38

1.2K 52 7
                                    

Justin datang ke kantor sore hari setelah urusannya dengan kantor pengadilan selesai. Kepalanya benar - benar pusing memikirkan banyaknya kasus yang harus ditangani Departemen Investigasi. Saat Davine memasuki ruangannya ia bisa melihat bahwa Justin sedang sibuk menelepon seseorang yang kemungkinan besar adalah John. Davine meletakkan map yang ia bawa di meja Justin kemudian ia menunggu di sofa hingga Justin selesai berbicara.

"Apakah yang ini benar - benar mendesak ? Jika tidak, aku akan menolaknya. Kami sangat sibuk akhir - akhir ini bahkan timku harus lembur hingga tengah malam untuk menyiapkan pemberkasan kasus bom yang akan ditutup sepuluh hari lagi. Aku mohon kau mengerti."

"Baiklah aku akan meneleponmu lagi bila aku berubah pikiran."

Sedetik kemudian Justin mematikan teleponnya. Ia mengusap wajahnya beberapa kali. Davine tahu bila Justin sedang stress saat ini.

"Ada apa Davine ?"

"Apakah akan ada kasus baru yang harus ditangani ?"

"Jangan pikirkan kata - kataku tadi. Itu hanya kalimat yang kugunakan untuk menenangkan John. Aku pasti akan menolak kasus baru karena kita sangat sibuk. Lagi pula, itu bukan kasus besar. Pihak kepolisian pasti bisa menyelesaikannya sendiri tanpa bantuan Departemen Investigasi."

Davine tersenyum mendengarnya. Walaupun terkadang Justin menyebalkan, namun lelaki itu masih memiliki empati kepada timnya.

"Berkas apa ini ?" Justin membuka map yang baru saja diletakkan Davine di mejanya.

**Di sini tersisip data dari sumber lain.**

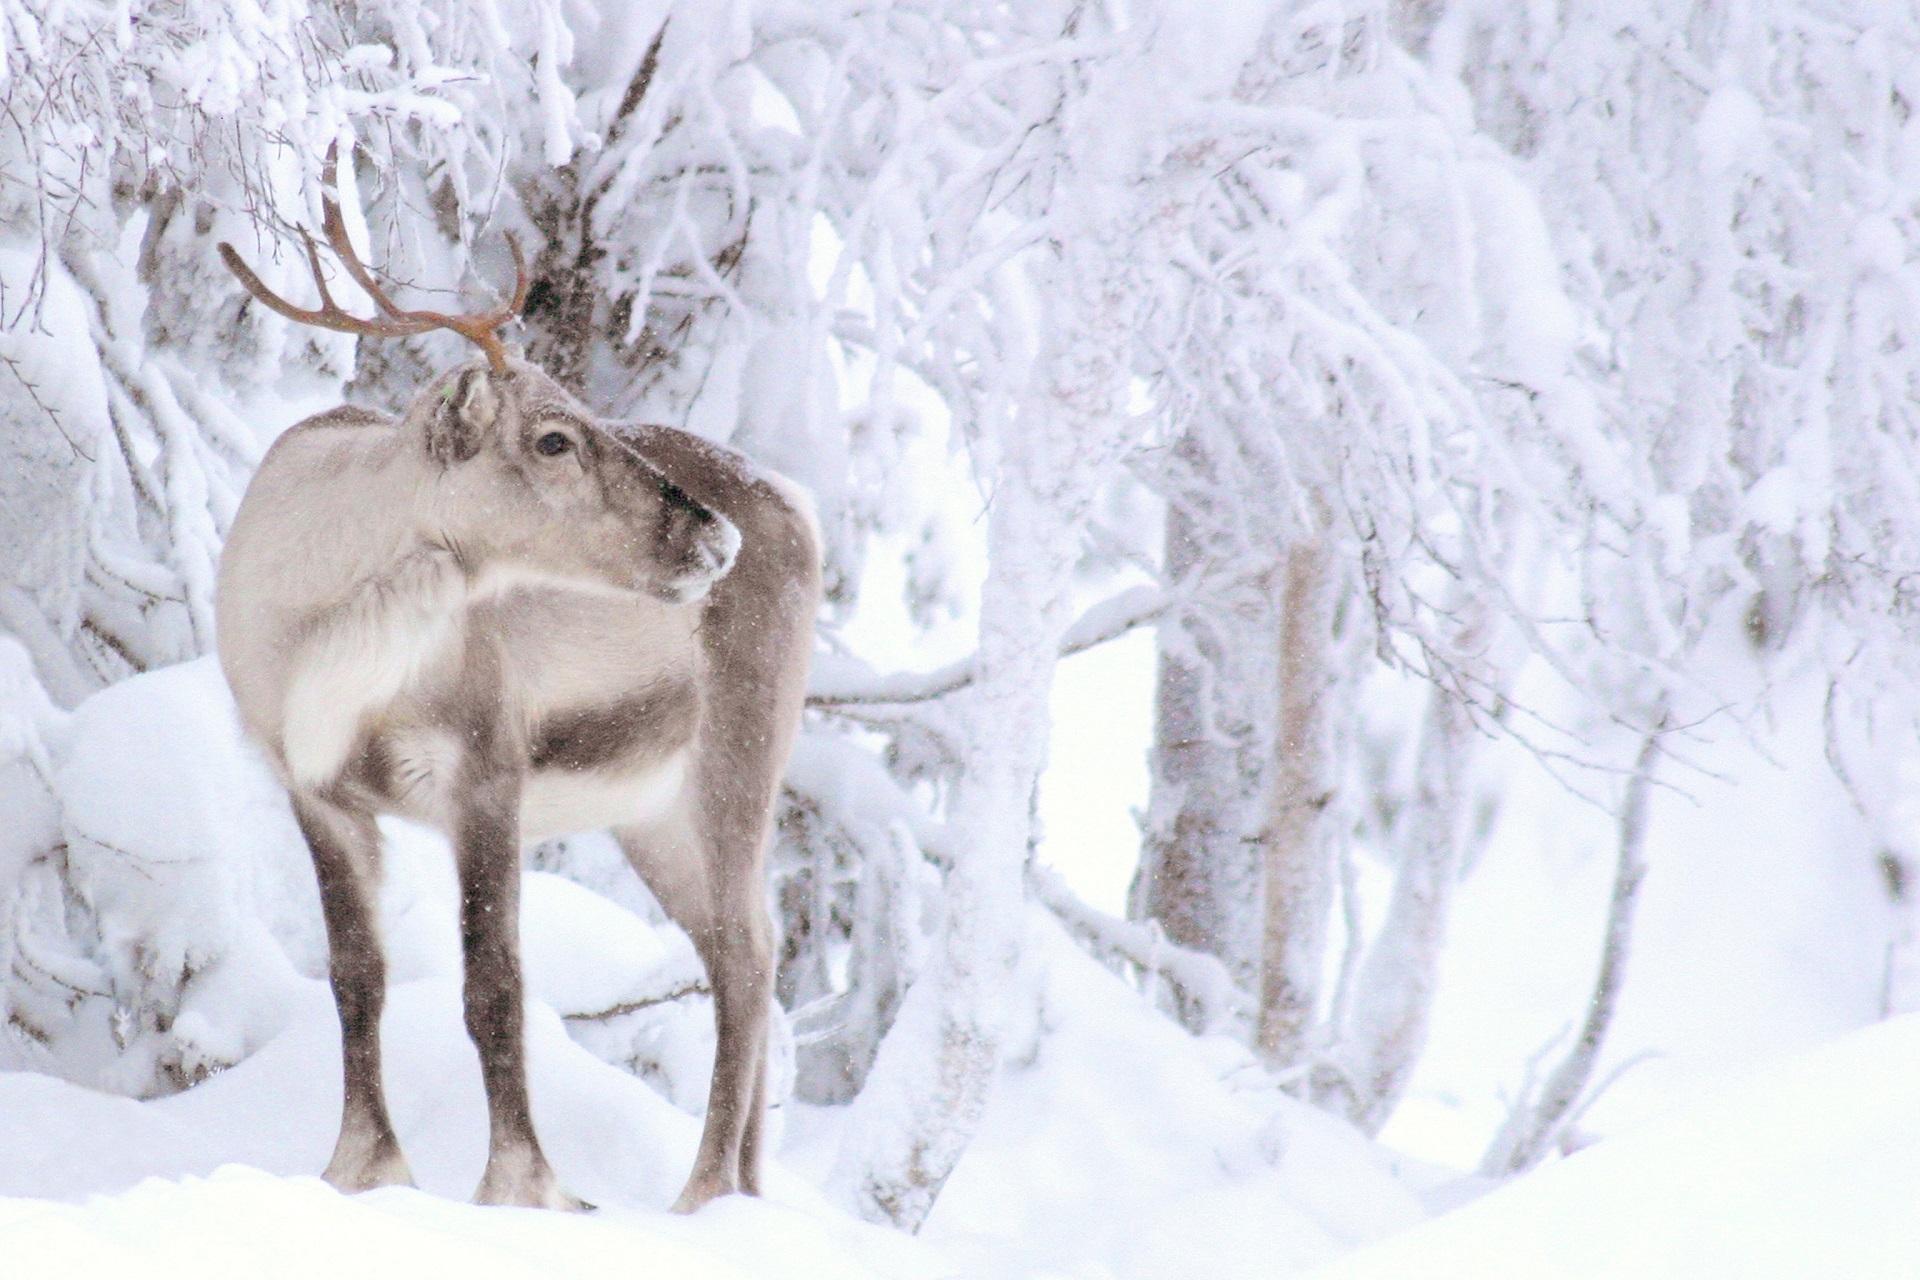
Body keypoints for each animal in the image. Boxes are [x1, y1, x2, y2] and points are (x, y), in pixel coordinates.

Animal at [212, 154, 820, 1213]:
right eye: (552, 440)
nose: (715, 537)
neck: (326, 632)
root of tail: (798, 509)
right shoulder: (315, 788)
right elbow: (355, 976)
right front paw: (361, 1168)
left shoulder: (486, 771)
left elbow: (493, 988)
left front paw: (527, 1188)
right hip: (651, 812)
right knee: (747, 948)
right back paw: (740, 1189)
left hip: (740, 756)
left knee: (746, 956)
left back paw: (699, 1195)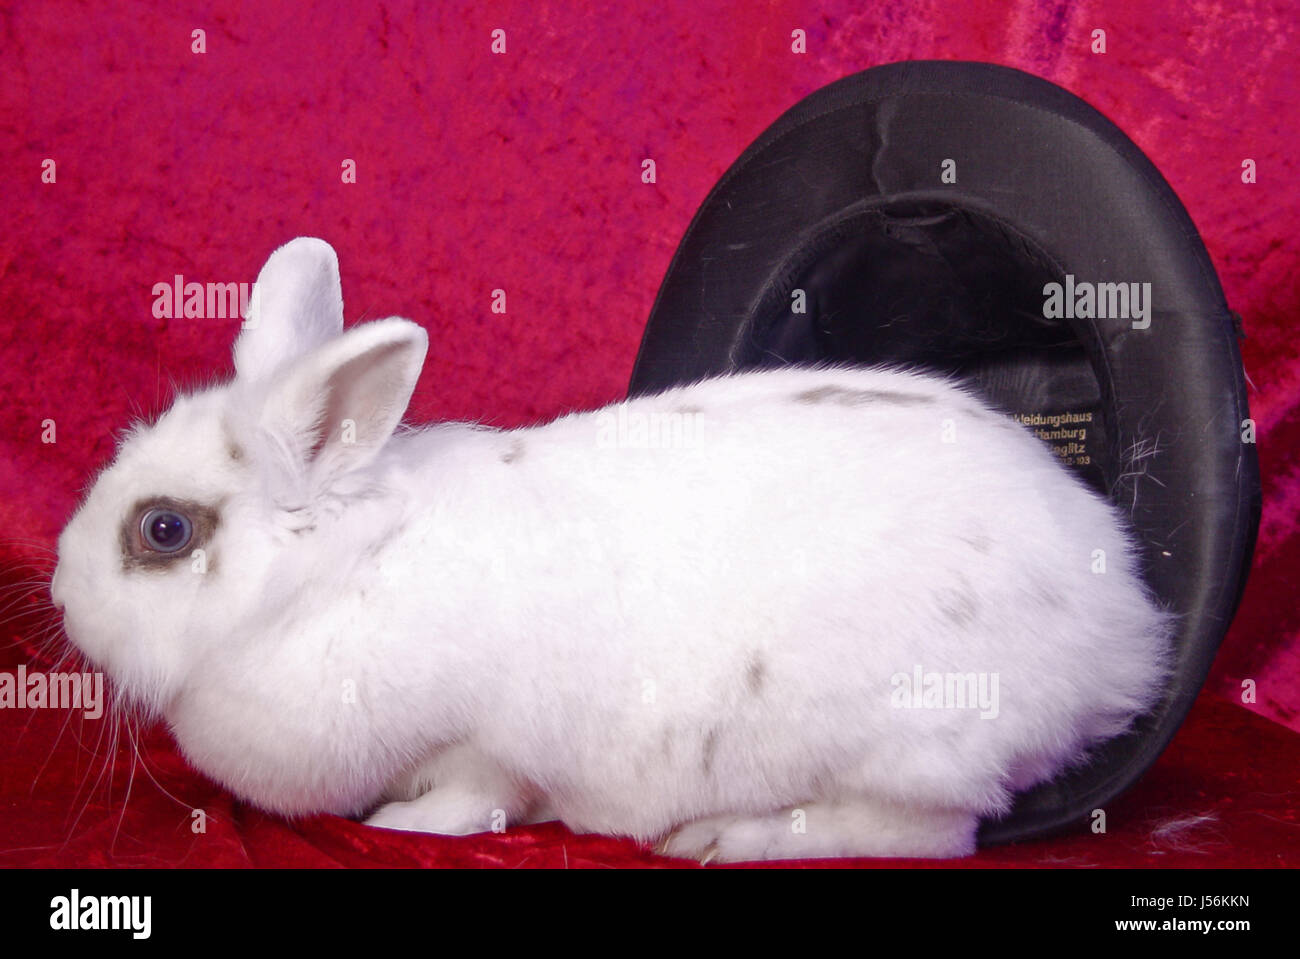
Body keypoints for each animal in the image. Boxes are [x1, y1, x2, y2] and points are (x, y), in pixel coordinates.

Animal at [50, 237, 1173, 863]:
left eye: (163, 530)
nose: (57, 590)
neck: (333, 579)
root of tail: (1127, 634)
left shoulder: (485, 744)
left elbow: (475, 797)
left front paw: (409, 825)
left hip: (907, 747)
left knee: (927, 835)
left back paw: (728, 838)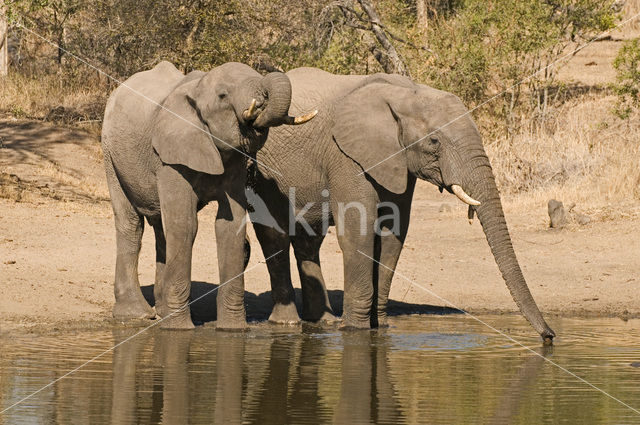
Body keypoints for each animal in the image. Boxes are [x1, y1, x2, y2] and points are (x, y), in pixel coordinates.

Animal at [100, 61, 318, 330]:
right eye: (223, 96)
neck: (197, 89)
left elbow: (228, 226)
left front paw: (232, 330)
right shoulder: (171, 155)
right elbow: (185, 225)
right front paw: (178, 329)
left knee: (161, 228)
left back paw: (161, 311)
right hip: (110, 152)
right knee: (131, 223)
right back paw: (137, 315)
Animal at [250, 67, 556, 344]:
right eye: (434, 140)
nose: (550, 336)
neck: (406, 94)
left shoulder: (399, 161)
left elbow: (393, 234)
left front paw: (380, 328)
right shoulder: (346, 157)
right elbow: (357, 234)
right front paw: (355, 331)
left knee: (308, 239)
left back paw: (322, 322)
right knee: (274, 236)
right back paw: (287, 323)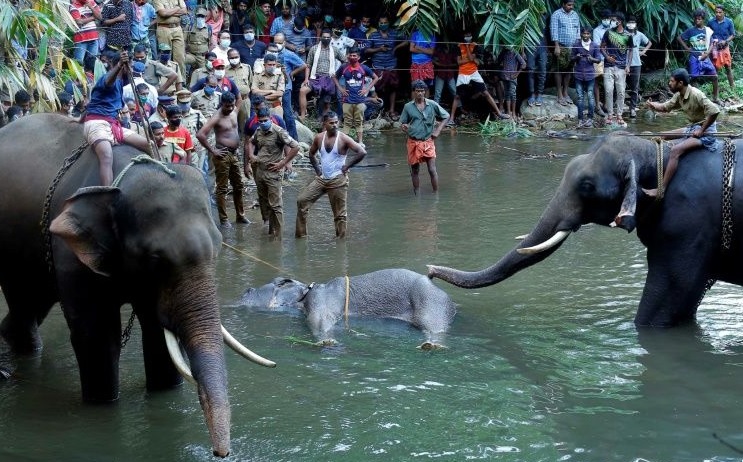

"Itu adalah kemajuan sementara dari kasus bom ini. Aku tidak terlalu tahu mendetail mengenai perkembangannya, kau bisa tanyakan hal itu pada Jocelyn nanti."

"Jocelyn ?

"Iya, kurasa dia diam - diam tahu banyak informasi mengenai pelakunya. Kita tunggu saja nanti, ia pasti menyelesaikannya."

"Aku harap begitu." Justin tak terlalu serius dalam menanggapi ucapa Davine. Lelaki itu justru fokus membaca berkas perkembangan bom. Davine berpikir sejenak, apakah ini saat yang tepat untuk bertanya langsung pada Justin.

"Justin, aku ingin menanyakan sesuatu padamu."

"Tanyakan saja." Pandangan Justin masih tetap terpaku pada berkasnya.

"Kau dulu kuliah di jurusan apa ?"

Justin seketika berhenti membaca. Ia menatap Davine lekat - lekat.

"Aku tahu ini tidak penting dan terdengar aneh, namun aku hanya ingin tahu." Davine segera mengklarifikasinya agar Justin tak salah paham dengannya.

"Kau ingin tahu latar pendidikanku ?"

"Umm... Seperti itu. Aku tahu Keluarga Blackwood selalu memiliki kelas pendidikan yang sangat baik."

"Saat lulus sekolah menengah pertama, aku tidak meneruskan ke sekolah menengah atas. Aku memutuskan daftar ke Sekolah Intelejen. Setelah lulus, aku kuliah di jurusan Forensic Psychology of Criminal Justice. Ada apa memang ?" Justin menatap Davine tajam namun perempuan itu justru tertawa ringan.

"Wow kau sangat pintar hingga bisa diterima di Sekolah Intelejen dan kuliah di jurusan bergengsi. Aku kira kau kuliah di jurusan yang sama dengan Jocelyn."

"Tidak sama sekali, Jocelyn adalah dokter forensik. Aku bukan dokter." Justin menegaskannya.

"Boleh kutahu sejak kapan kau mengenal Jocelyn ?" Tanya Davine hati - hati. Justin tampak berpikir sejenak.